---------- GIVEN DATA

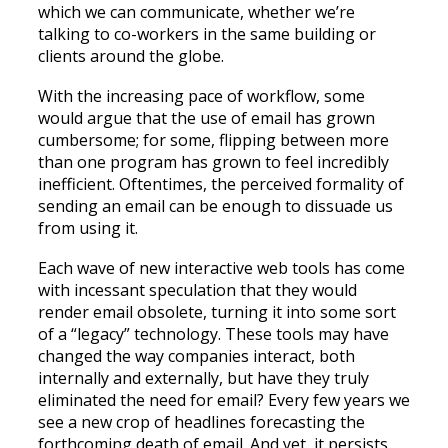
which we can communicate, whether we’re
talking to co-workers in the same building or
clients around the globe.
With the increasing pace of workflow, some
would argue that the use of email has grown
cumbersome; for some, flipping between more
than one program has grown to feel incredibly
inefficient. Oftentimes, the perceived formality of
sending an email can be enough to dissuade us
from using it.
Each wave of new interactive web tools has come
with incessant speculation that they would
render email obsolete, turning it into some sort
of a “legacy” technology. These tools may have
changed the way companies interact, both
internally and externally, but have they truly
eliminated the need for email? Every few years we
see a new crop of headlines forecasting the
forthcoming death of email. And yet, it persists.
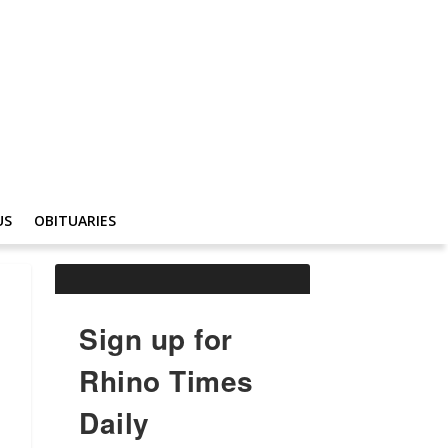
US
OBITUARIES
Sign up for
Rhino Times
Daily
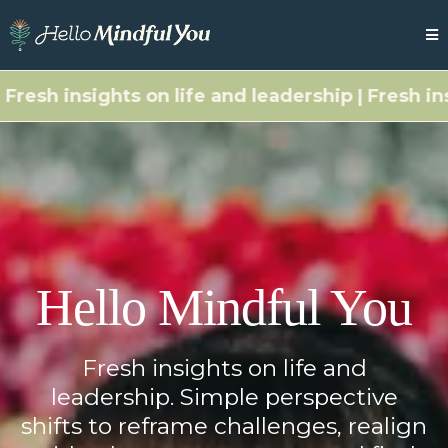
esh insights on life and leadership | Fresh insigh
Hello Mindful You
Fresh insights on life and
leadership. Simple perspective
shifts to reframe challenges, realign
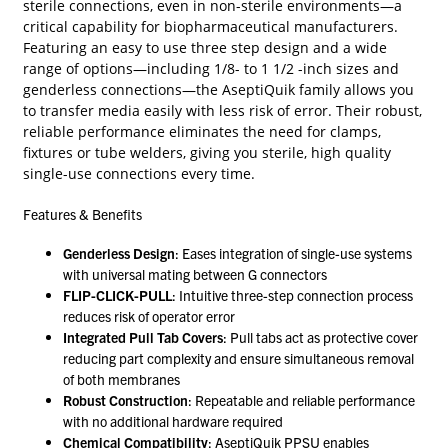
sterile connections, even in non-sterile environments—a
critical capability for biopharmaceutical manufacturers.
Featuring an easy to use three step design and a wide
range of options—including 1/8- to 1 1/2 -inch sizes and
genderless connections—the AseptiQuik family allows you
to transfer media easily with less risk of error. Their robust,
reliable performance eliminates the need for clamps,
fixtures or tube welders, giving you sterile, high quality
single-use connections every time.
Features & Benefits
Genderless Design
: Eases integration of single-use systems
with universal mating between G connectors
FLIP-CLICK-PULL
: Intuitive three-step connection process
reduces risk of operator error
Integrated Pull Tab Covers
: Pull tabs act as protective cover
reducing part complexity and ensure simultaneous removal
of both membranes
Robust Construction
: Repeatable and reliable performance
with no additional hardware required
Chemical Compatibility
: AseptiQuik PPSU enables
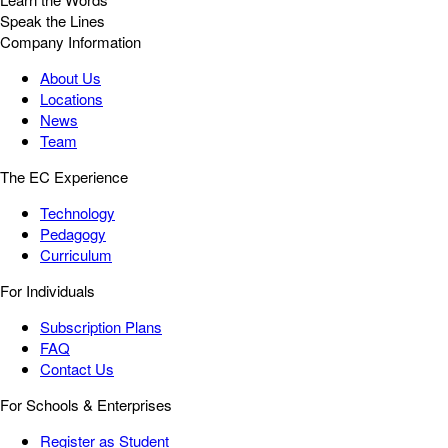
Speak the Lines
Company Information
About Us
Locations
News
Team
The EC Experience
Technology
Pedagogy
Curriculum
For Individuals
Subscription Plans
FAQ
Contact Us
For Schools & Enterprises
Register as Student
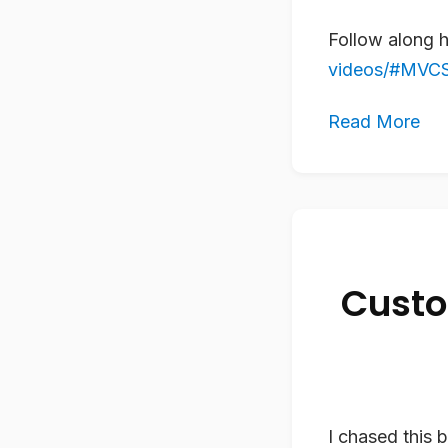
Follow along 
videos/#MVCSt
Read More
Custo
I chased this 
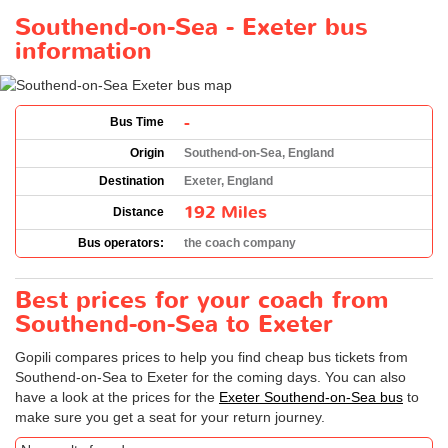
Southend-on-Sea - Exeter bus
information
-
Bus Time
Origin
Southend-on-Sea, England
Destination
Exeter, England
192 Miles
Distance
Bus operators:
the coach company
Best prices for your coach from
Southend-on-Sea to Exeter
Gopili compares prices to help you find cheap bus tickets from
Southend-on-Sea to Exeter for the coming days. You can also
have a look at the prices for the
Exeter Southend-on-Sea bus
to
make sure you get a seat for your return journey.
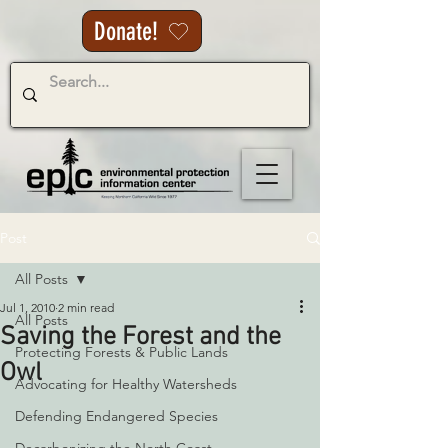
Donate!
Post
All Posts
Jul 1, 2010
2 min read
All Posts
Saving the Forest and the
Protecting Forests & Public Lands
Owl
Advocating for Healthy Watersheds
Defending Endangered Species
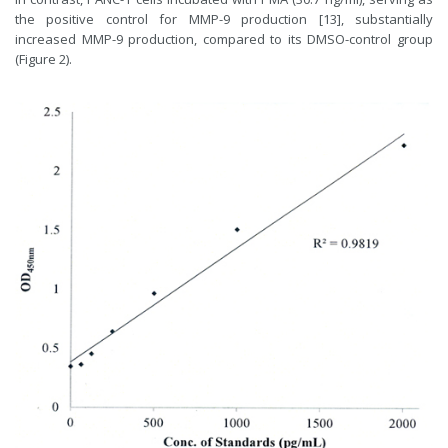
the positive control for MMP-9 production [13], substantially
increased MMP-9 production, compared to its DMSO-control group
(Figure 2).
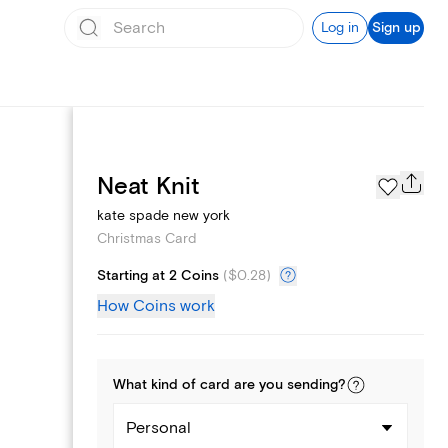
Log in
Sign up
Photo Gallery
Neat Knit
kate spade new york
Christmas Card
Starting at 2 Coins
(
$0.28
)
How Coins work
What kind of
card
are you
sending
?
Personal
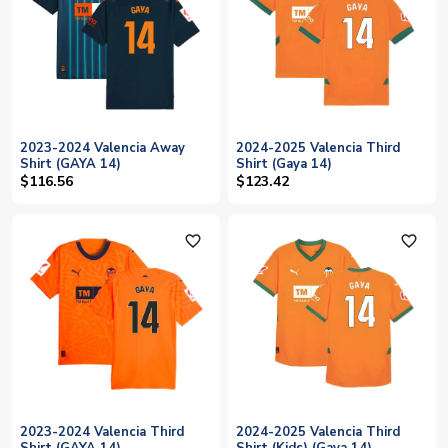
2023-2024 Valencia Away
2024-2025 Valencia Third
Shirt (GAYA 14)
Shirt (Gaya 14)
$116.56
$123.42
favorite_outline
favorite_outline
2023-2024 Valencia Third
2024-2025 Valencia Third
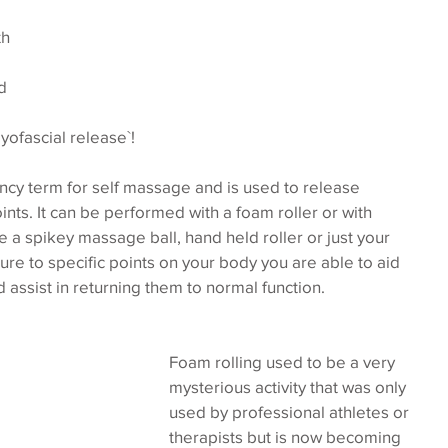
h 
d 
myofascial release`!
ancy term for self massage and is used to release 
ints. It can be performed with a foam roller or with 
 a spikey massage ball, hand held roller or just your 
re to specific points on your body you are able to aid 
 assist in returning them to normal function.
Foam rolling used to be a very 
mysterious activity that was only 
used by professional athletes or 
therapists but is now becoming 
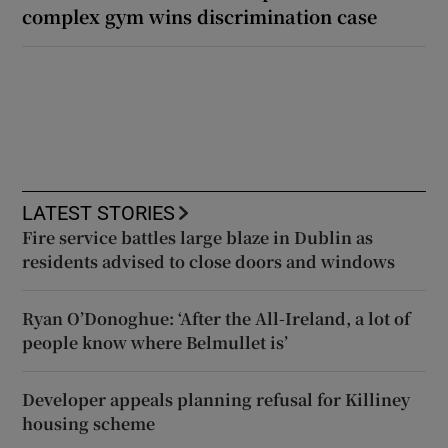
complex gym wins discrimination case
LATEST STORIES
Fire service battles large blaze in Dublin as
residents advised to close doors and windows
Ryan O’Donoghue: ‘After the All-Ireland, a lot of
people know where Belmullet is’
Developer appeals planning refusal for Killiney
housing scheme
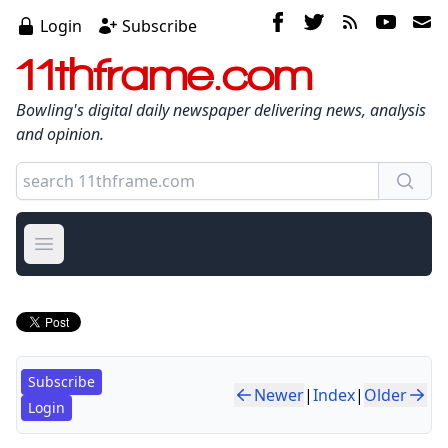
Login
Subscribe
11thframe.com
Bowling's digital daily newspaper delivering news, analysis
and opinion.
Open main menu
Subscribe
Newer
|
Index
|
Older
Login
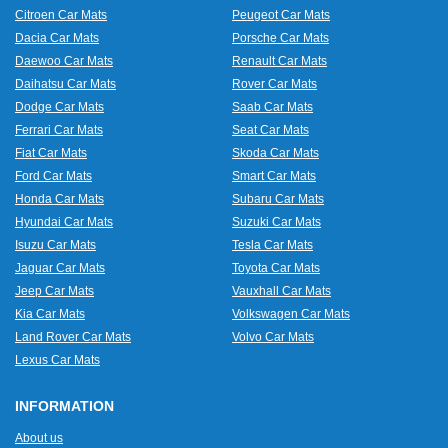
Citroen Car Mats
Peugeot Car Mats
Dacia Car Mats
Porsche Car Mats
Daewoo Car Mats
Renault Car Mats
Daihatsu Car Mats
Rover Car Mats
Dodge Car Mats
Saab Car Mats
Ferrari Car Mats
Seat Car Mats
Fiat Car Mats
Skoda Car Mats
Ford Car Mats
Smart Car Mats
Honda Car Mats
Subaru Car Mats
Hyundai Car Mats
Suzuki Car Mats
Isuzu Car Mats
Tesla Car Mats
Jaguar Car Mats
Toyota Car Mats
Jeep Car Mats
Vauxhall Car Mats
Kia Car Mats
Volkswagen Car Mats
Land Rover Car Mats
Volvo Car Mats
Lexus Car Mats
INFORMATION
About us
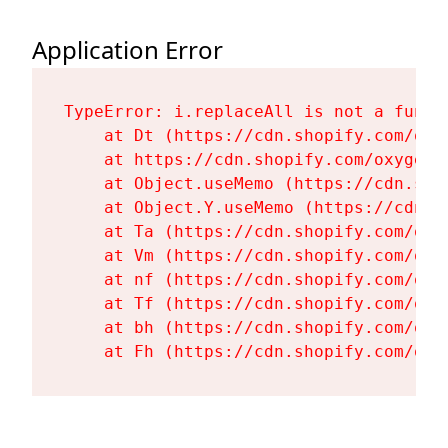
Application Error
TypeError: i.replaceAll is not a functi
    at Dt (https://cdn.shopify.com/oxy
    at https://cdn.shopify.com/oxygen-
    at Object.useMemo (https://cdn.sho
    at Object.Y.useMemo (https://cdn.s
    at Ta (https://cdn.shopify.com/oxy
    at Vm (https://cdn.shopify.com/oxy
    at nf (https://cdn.shopify.com/oxy
    at Tf (https://cdn.shopify.com/oxy
    at bh (https://cdn.shopify.com/oxy
    at Fh (https://cdn.shopify.com/oxy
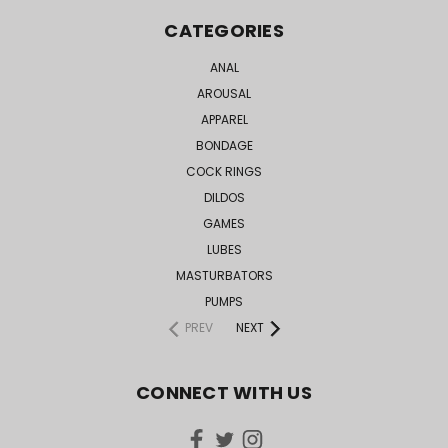
CATEGORIES
ANAL
AROUSAL
APPAREL
BONDAGE
COCK RINGS
DILDOS
GAMES
LUBES
MASTURBATORS
PUMPS
PREV
NEXT
CONNECT WITH US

--------------------

◆ TRY IT ◆
Format the text read from every page in the listing above as a JSON list of strings, one string per line and no blank lines. Leave out the picture markers.

◆ RESPONSE ◆
[
  "which we can communicate, whether we’re",
  "talking to co-workers in the same building or",
  "clients around the globe.",
  "With the increasing pace of workflow, some",
  "would argue that the use of email has grown",
  "cumbersome; for some, flipping between more",
  "than one program has grown to feel incredibly",
  "inefficient. Oftentimes, the perceived formality of",
  "sending an email can be enough to dissuade us",
  "from using it.",
  "Each wave of new interactive web tools has come",
  "with incessant speculation that they would",
  "render email obsolete, turning it into some sort",
  "of a “legacy” technology. These tools may have",
  "changed the way companies interact, both",
  "internally and externally, but have they truly",
  "eliminated the need for email? Every few years we",
  "see a new crop of headlines forecasting the",
  "forthcoming death of email. And yet, it persists.",
  "US",
  "OBITUARIES",
  "Sign up for",
  "Rhino Times",
  "Daily",
  "esh insights on life and leadership | Fresh insigh",
  "Hello Mindful You",
  "Fresh insights on life and",
  "leadership. Simple perspective",
  "shifts to reframe challenges, realign",
  "sterile connections, even in non-sterile environments—a",
  "critical capability for biopharmaceutical manufacturers.",
  "Featuring an easy to use three step design and a wide",
  "range of options—including 1/8- to 1 1/2 -inch sizes and",
  "genderless connections—the AseptiQuik family allows you",
  "to transfer media easily with less risk of error. Their robust,",
  "reliable performance eliminates the need for clamps,",
  "fixtures or tube welders, giving you sterile, high quality",
  "single-use connections every time.",
  "Features & Benefits",
  "Genderless Design",
  ": Eases integration of single-use systems",
  "with universal mating between G connectors",
  "FLIP-CLICK-PULL",
  ": Intuitive three-step connection process",
  "reduces risk of operator error",
  "Integrated Pull Tab Covers",
  ": Pull tabs act as protective cover",
  "reducing part complexity and ensure simultaneous removal",
  "of both membranes",
  "Robust Construction",
  ": Repeatable and reliable performance",
  "with no additional hardware required",
  "Chemical Compatibility",
  ": AseptiQuik PPSU enables",
  "Speak the Lines",
  "Company Information",
  "About Us",
  "Locations",
  "News",
  "Team",
  "The EC Experience",
  "Technology",
  "Pedagogy",
  "Curriculum",
  "For Individuals",
  "Subscription Plans",
  "FAQ",
  "Contact Us",
  "For Schools & Enterprises",
  "Register as Student",
  "Follow along ",
  "videos/#MVCSt",
  "Read More",
  "Custo",
  "I chased this ",
  "Southend-on-Sea - Exeter bus",
  "information",
  "-",
  "Bus Time",
  "Origin",
  "Southend-on-Sea, England",
  "Destination",
  "Exeter, England",
  "192 Miles",
  "Distance",
  "Bus operators:",
  "the coach company",
  "Best prices for your coach from",
  "Southend-on-Sea to Exeter",
  "Gopili compares prices to help you find cheap bus tickets from",
  "Southend-on-Sea to Exeter for the coming days. You can also",
  "have a look at the prices for the",
  "Exeter Southend-on-Sea bus",
  "to",
  "make sure you get a seat for your return journey.",
  "Donate!",
  "Post",
  "All Posts",
  "Jul 1, 2010",
  "2 min read",
  "All Posts",
  "Saving the Forest and the",
  "Protecting Forests & Public Lands",
  "Owl",
  "Advocating for Healthy Watersheds",
  "Defending Endangered Species",
  "the positive control for MMP-9 production [13], substantially",
  "increased MMP-9 production, compared to its DMSO-control group",
  "(Figure 2).",
  "Log in",
  "Sign up",
  "Photo Gallery",
  "Neat Knit",
  "kate spade new york",
  "Christmas Card",
  "Starting at 2 Coins",
  "(",
  "$0.28",
  ")",
  "How Coins work",
  "What kind of",
  "card",
  "are you",
  "sending",
  "?",
  "Personal",
  "2023-2024 Valencia Away",
  "2024-2025 Valencia Third",
  "Shirt (GAYA 14)",
  "Shirt (Gaya 14)",
  "$116.56",
  "$123.42",
  "favorite_outline",
  "favorite_outline",
  "2023-2024 Valencia Third",
  "2024-2025 Valencia Third",
  "h ",
  "d ",
  "myofascial release`!",
  "ancy term for self massage and is used to release ",
  "ints. It can be performed with a foam roller or with ",
  " a spikey massage ball, hand held roller or just your ",
  "re to specific points on your body you are able to aid ",
  " assist in returning them to normal function.",
  "Foam rolling used to be a very ",
  "mysterious activity that was only ",
  "used by professional athletes or ",
  "therapists but is now becoming ",
  "complex gym wins discrimination case",
  "LATEST STORIES",
  "Fire service battles large blaze in Dublin as",
  "residents advised to close doors and windows",
  "Ryan O’Donoghue: ‘After the All-Ireland, a lot of",
  "people know where Belmullet is’",
  "Developer appeals planning refusal for Killiney",
  "housing scheme",
  "Login",
  "Subscribe",
  "11thframe.com",
  "Bowling's digital daily newspaper delivering news, analysis",
  "and opinion.",
  "Open main menu",
  "Subscribe",
  "Newer",
  "|",
  "Index",
  "|",
  "Older",
  "Login",
  "Citroen Car Mats",
  "Peugeot Car Mats",
  "Dacia Car Mats",
  "Porsche Car Mats",
  "Daewoo Car Mats",
  "Renault Car Mats",
  "Daihatsu Car Mats",
  "Rover Car Mats",
  "Dodge Car Mats",
  "Saab Car Mats",
  "Ferrari Car Mats",
  "Seat Car Mats",
  "Fiat Car Mats",
  "Skoda Car Mats",
  "Ford Car Mats",
  "Smart Car Mats",
  "Honda Car Mats",
  "Subaru Car Mats",
  "Hyundai Car Mats",
  "Suzuki Car Mats",
  "Isuzu Car Mats",
  "Tesla Car Mats",
  "Jaguar Car Mats",
  "Toyota Car Mats",
  "Jeep Car Mats",
  "Vauxhall Car Mats",
  "Kia Car Mats",
  "Volkswagen Car Mats",
  "Land Rover Car Mats",
  "Volvo Car Mats",
  "Lexus Car Mats",
  "INFORMATION",
  "About us",
  "Application Error",
  "TypeError: i.replaceAll is not a functi",
  "    at Dt (https://cdn.shopify.com/oxy",
  "    at https://cdn.shopify.com/oxygen-",
  "    at Object.useMemo (https://cdn.sho",
  "    at Object.Y.useMemo (https://cdn.s",
  "    at Ta (https://cdn.shopify.com/oxy",
  "    at Vm (https://cdn.shopify.com/oxy",
  "    at nf (https://cdn.shopify.com/oxy",
  "    at Tf (https://cdn.shopify.com/oxy",
  "    at bh (https://cdn.shopify.com/oxy",
  "    at Fh (https://cdn.shopify.com/oxy",
  "CATEGORIES",
  "ANAL",
  "AROUSAL",
  "APPAREL",
  "BONDAGE",
  "COCK RINGS",
  "DILDOS",
  "GAMES",
  "LUBES",
  "MASTURBATORS",
  "PUMPS",
  "PREV",
  "NEXT",
  "CONNECT WITH US"
]